Resolution doesn’t tell you “whether or not” your formula is unsatisfiable - in its basic form, it can only confirm that a formula is unsatisfiable. It is true that a set of clauses representing a satisfiable (i.e. not unsatisfiable) formula cannot derive the empty set via resolution, but to show satisfiability of the formula in this way, you’d need to demonstrate that your algorithm for choosing clauses to resolve will always derive the empty set if its possible, and that your algorithm fails to do so for the formula in question. There are better ways!
I want to show my formula is…
- unsatisfiable/a contradiction - convert to RCNF and resolve to $\emptyset$
- valid/a tautology - negate the formula, then convert to RCNF and resolve to $\emptyset$
- satisfiable - find a model which makes the formula true
- non-valid - find a model which makes the formula false
The first two of these demonstrate a fact about every model in a formula’s truth table via resolution, and the second two skip resolution and just demonstrate that at least one model makes the formula true/false - much easier! Note that the first two are sometimes quicker demonstrated by writing down the truth table - resolution comes in handy when the truth table grows too large.
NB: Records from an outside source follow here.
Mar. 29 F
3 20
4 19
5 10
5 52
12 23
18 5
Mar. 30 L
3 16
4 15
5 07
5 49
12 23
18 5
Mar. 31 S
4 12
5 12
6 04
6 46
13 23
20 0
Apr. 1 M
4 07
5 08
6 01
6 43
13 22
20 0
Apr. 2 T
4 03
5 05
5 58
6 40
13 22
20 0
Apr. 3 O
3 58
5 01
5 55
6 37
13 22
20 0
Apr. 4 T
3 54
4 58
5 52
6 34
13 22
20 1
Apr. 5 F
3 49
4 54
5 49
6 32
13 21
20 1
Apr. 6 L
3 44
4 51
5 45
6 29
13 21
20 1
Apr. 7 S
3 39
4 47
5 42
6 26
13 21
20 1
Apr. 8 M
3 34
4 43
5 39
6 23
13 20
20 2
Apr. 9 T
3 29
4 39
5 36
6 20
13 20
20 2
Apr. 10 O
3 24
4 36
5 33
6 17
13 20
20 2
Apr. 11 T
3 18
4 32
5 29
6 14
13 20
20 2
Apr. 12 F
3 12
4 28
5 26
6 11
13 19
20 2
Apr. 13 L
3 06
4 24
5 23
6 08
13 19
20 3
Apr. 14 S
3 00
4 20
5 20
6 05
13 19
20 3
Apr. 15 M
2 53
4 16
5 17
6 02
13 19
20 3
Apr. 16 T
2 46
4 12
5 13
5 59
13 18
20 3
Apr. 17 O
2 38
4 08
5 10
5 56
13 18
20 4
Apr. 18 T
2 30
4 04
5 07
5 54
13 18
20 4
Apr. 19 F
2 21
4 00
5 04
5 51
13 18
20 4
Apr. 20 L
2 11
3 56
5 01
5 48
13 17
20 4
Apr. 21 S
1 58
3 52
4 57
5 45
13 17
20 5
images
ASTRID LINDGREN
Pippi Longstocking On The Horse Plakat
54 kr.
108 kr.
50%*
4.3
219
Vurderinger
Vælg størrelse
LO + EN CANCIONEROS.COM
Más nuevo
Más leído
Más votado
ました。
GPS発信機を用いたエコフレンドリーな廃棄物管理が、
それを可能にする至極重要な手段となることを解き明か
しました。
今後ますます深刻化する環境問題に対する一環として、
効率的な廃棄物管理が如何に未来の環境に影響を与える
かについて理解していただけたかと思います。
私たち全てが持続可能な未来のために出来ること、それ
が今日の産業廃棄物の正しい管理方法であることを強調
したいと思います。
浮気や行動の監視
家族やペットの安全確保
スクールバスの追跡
Showing logical consequence and equivalence
Given formulas $\varphi$ and $\psi$, to show…
- $\varphi \vDash \psi$ - construct $\varphi \wedge \neg \psi$, convert it to RCNF, then resolve to $\emptyset$. Note, this is just showing that $\varphi \Rightarrow \psi$ is valid, since $\neg(\varphi \Rightarrow \psi) \equiv \varphi \wedge \neg \psi$.
- $\varphi \equiv \psi$ - construct $\varphi \oplus \psi$, convert to RCNF, then resolve to $\emptyset$.
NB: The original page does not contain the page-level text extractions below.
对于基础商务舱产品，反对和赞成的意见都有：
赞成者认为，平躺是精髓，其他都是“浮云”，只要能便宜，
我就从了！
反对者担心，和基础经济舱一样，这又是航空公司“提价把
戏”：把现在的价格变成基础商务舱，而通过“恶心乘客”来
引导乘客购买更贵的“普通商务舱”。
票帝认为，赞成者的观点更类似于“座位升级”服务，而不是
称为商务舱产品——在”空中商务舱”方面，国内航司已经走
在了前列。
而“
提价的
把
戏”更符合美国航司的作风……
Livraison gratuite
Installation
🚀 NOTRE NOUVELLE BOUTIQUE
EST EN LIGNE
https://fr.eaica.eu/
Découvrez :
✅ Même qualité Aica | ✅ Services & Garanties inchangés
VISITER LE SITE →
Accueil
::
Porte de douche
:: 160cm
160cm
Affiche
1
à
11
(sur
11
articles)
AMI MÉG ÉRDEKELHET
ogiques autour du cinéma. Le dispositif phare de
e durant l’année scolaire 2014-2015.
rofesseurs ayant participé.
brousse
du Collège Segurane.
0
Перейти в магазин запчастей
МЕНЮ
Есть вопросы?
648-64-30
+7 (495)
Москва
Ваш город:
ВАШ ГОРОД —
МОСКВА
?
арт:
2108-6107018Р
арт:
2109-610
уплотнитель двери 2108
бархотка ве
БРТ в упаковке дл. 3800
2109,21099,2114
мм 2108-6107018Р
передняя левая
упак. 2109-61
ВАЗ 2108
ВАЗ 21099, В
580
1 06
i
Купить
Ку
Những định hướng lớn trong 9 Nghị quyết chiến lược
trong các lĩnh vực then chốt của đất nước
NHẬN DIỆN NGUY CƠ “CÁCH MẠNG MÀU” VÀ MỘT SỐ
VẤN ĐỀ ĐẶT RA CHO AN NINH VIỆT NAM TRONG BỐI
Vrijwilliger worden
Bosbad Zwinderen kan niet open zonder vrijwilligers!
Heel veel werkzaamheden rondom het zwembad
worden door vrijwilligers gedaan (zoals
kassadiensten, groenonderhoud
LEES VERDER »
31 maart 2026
More generally, we can demonstrate that a conclusion $\psi$ follows from the assumption of premises $\varphi_1, \varphi_2, \dots \varphi_n$, we consider the formula $\varphi_1 \wedge \varphi_2 \wedge \dots \varphi_n \wedge \neg \psi$, convert it to RCNF, and resolve to $\emptyset$. Again, this is just demonstrating that $(\varphi_1 \wedge \varphi_2 \wedge \dots \wedge \varphi_n) \Rightarrow \psi$ is valid (a tautology). Note that each premise, $\varphi_i$, can be separately converted to clausal form and combined with the rest, since they are all part of a larger conjunction (remember to negate the conclusion, $\psi$, before converting to RCNF).